An individual may seek the Company’s services via referral from a Customer or self-referral. The Company receives fees from Customers: (i) a flat monthly fee per enrolled, active individual or (ii) a pay-for-performance model, in which the Company is paid upon an individual’s achieving certain agreed-on targets for abstinence. The Company’s enrollment team (which includes certified recovery coaches and specialists trained and supervised by a licensed clinical psychologist, a board-certified addiction psychiatrist, and a counselor licensed to treat addiction and mental health disorders) conducts a “structured interview” using the American Society of Addiction Medicine Continuum Triage tool to determine whether (and if so, how much) services are appropriate for each enrolled individual. The Company’s technology establishes the schedule of expected target health behavioral events for each enrolled individual, validates whether each expected event has occurred, and disburses the protocol-specified CM Incentives to the enrolled individual when appropriate.

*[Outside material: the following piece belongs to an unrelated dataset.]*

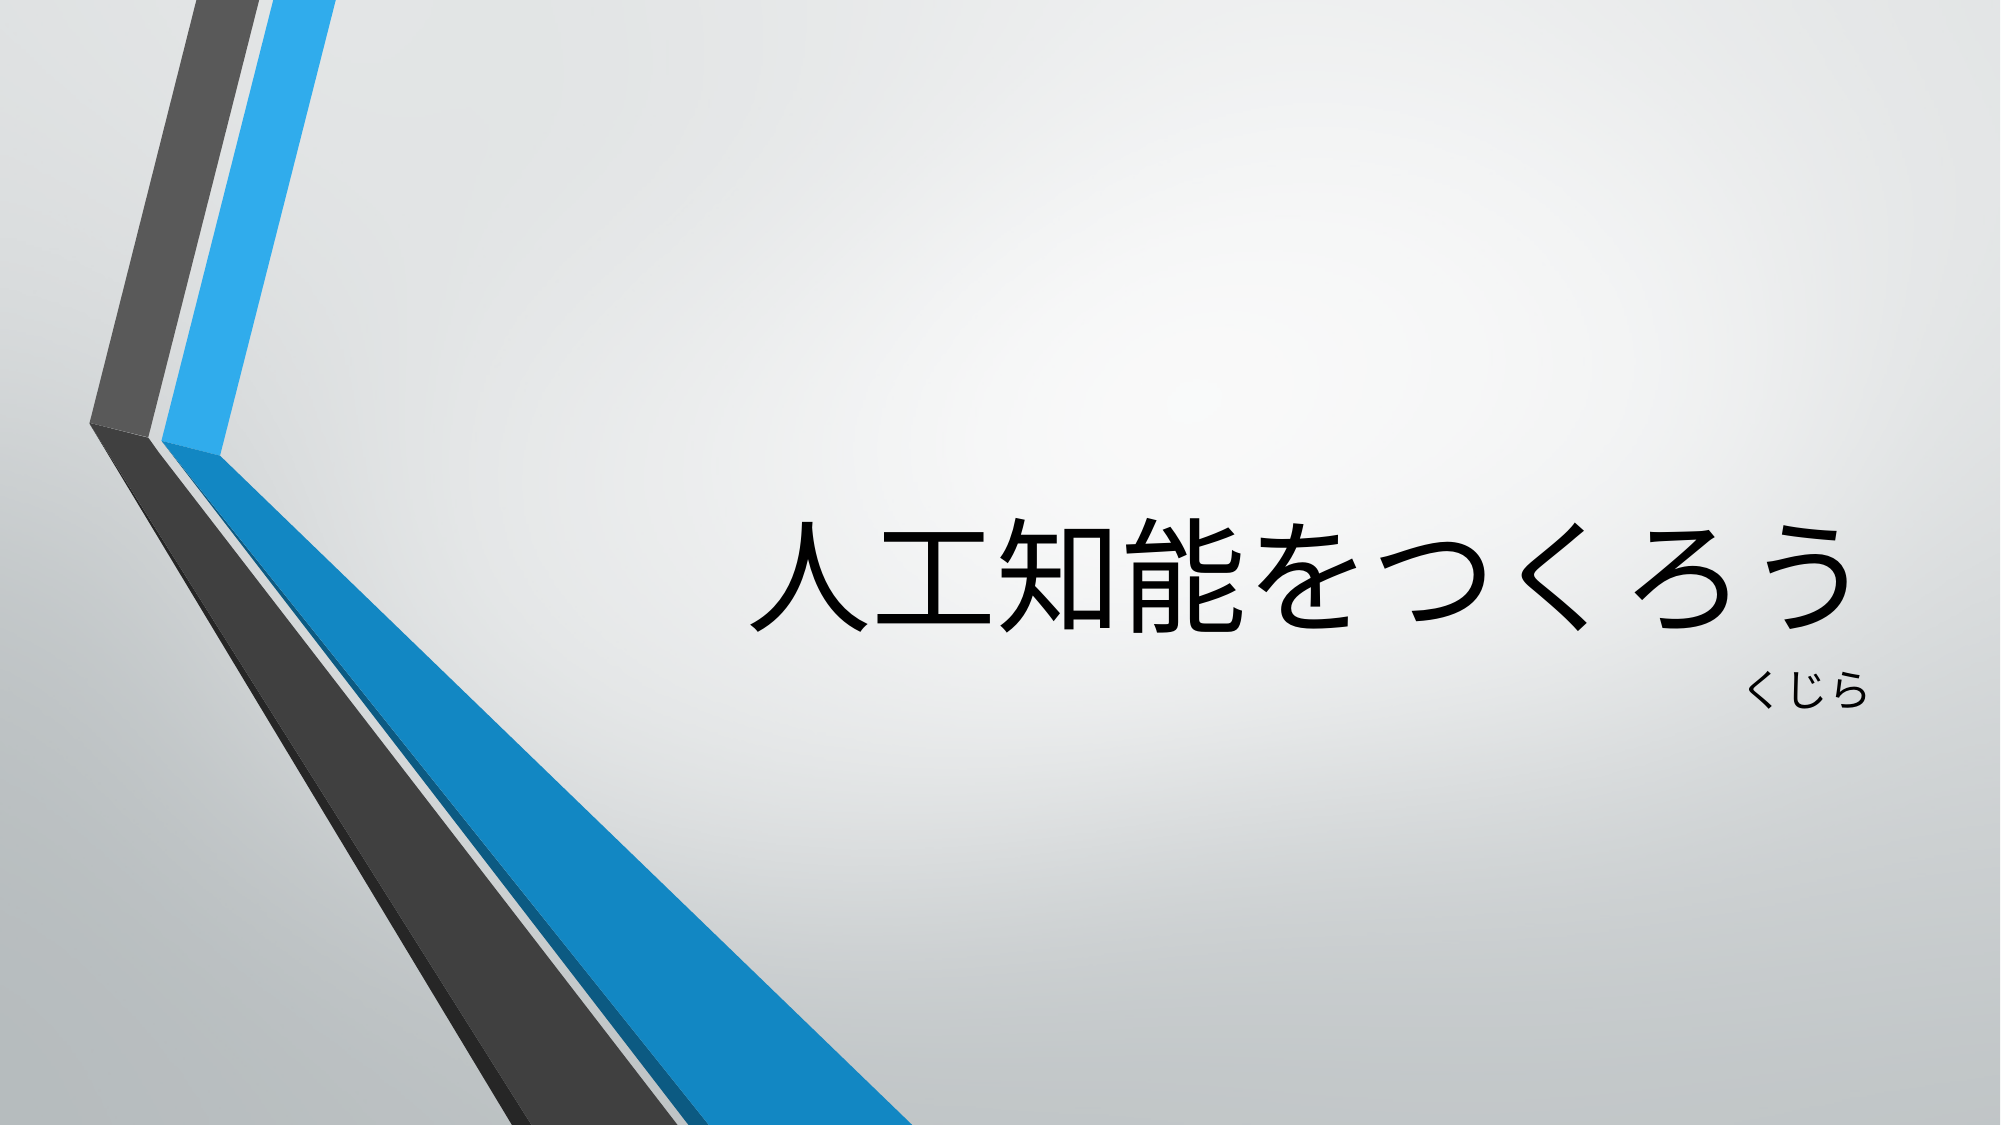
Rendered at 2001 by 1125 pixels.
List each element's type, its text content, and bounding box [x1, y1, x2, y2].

subtitle くじら [740, 655, 1887, 884]
title 人工知能をつくろう [480, 226, 1887, 656]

The program itself does not include any in-person elements, but CM Incentives may be tied to certain services furnished in-person by another provider, which could include a Customer, that bills federal healthcare programs.
According to OIG, the program involves two streams of remuneration that could incentivize a member to receive a federally billable service and that must be evaluated — one to the Customer and one to the patient. In concluding that the program poses minimal risk under the federal Anti-Kickback Statute and the beneficiary inducement prohibition under the Civil Monetary Penalty Statute, two laws aimed at curtailing fraud and abuse under Medicare, Medicaid, and other federal healthcare programs, OIG focused on four key factors.
- Evidence-Based Program. The program is consistent with evidence-based research funded by the National Institutes of Health and principles for the effective treatment of substance use disorders published by the National Institute on Drug Abuse. Additionally, the program has been funded by government-sponsored grants and used as a research platform by university-affiliated research groups, and contingency management has been determined by such groups as “a highly effective, cost-efficient treatment for individuals with substance use disorders” and not “an inducement to seek, or a reward for having sought, a particular federally reimbursable treatment.”
- Low Risk of Overutilization. The program poses low risk of overutilization because the CM Incentives given to enrolled individuals have a relatively low value, and some are not associated with federally payable services (e.g., self-administered drug testing). Further, the Requester is not enrolled as a provider or supplier in, and does not bill, any federal healthcare program.
- Not an Inducement to General Referrals. The risk is low that Customers would use the program to generate business or reward referrals as Customer fees are not based on the volume or value of any federally reimbursable services and the Company is not enrolled as a provider or supplier in any federal healthcare program.
- Appropriate Safeguards in Place. The safeguards developed by the Company, which include the Company (an entity that does not bill federal healthcare programs) determining the types of services each enrolled individual needs and the appropriate CM Incentives for those services, minimize potential risk that the program would be misused.
The opinion signals OIG’s willingness to acknowledge that the benefits associated with improved patient treatment outcomes can outweigh potential healthcare fraud and abuse risk if appropriate safeguards are implemented. Notably, while OIG advisory opinions like the one at issue here are limited to the specific arrangement at issue in the opinion, they serve as important guidance to the industry. Consumer protection and state laws governing kickbacks, among others, may also be relevant to consider when establishing revenue and patient incentive models, depending on the facts and circumstances.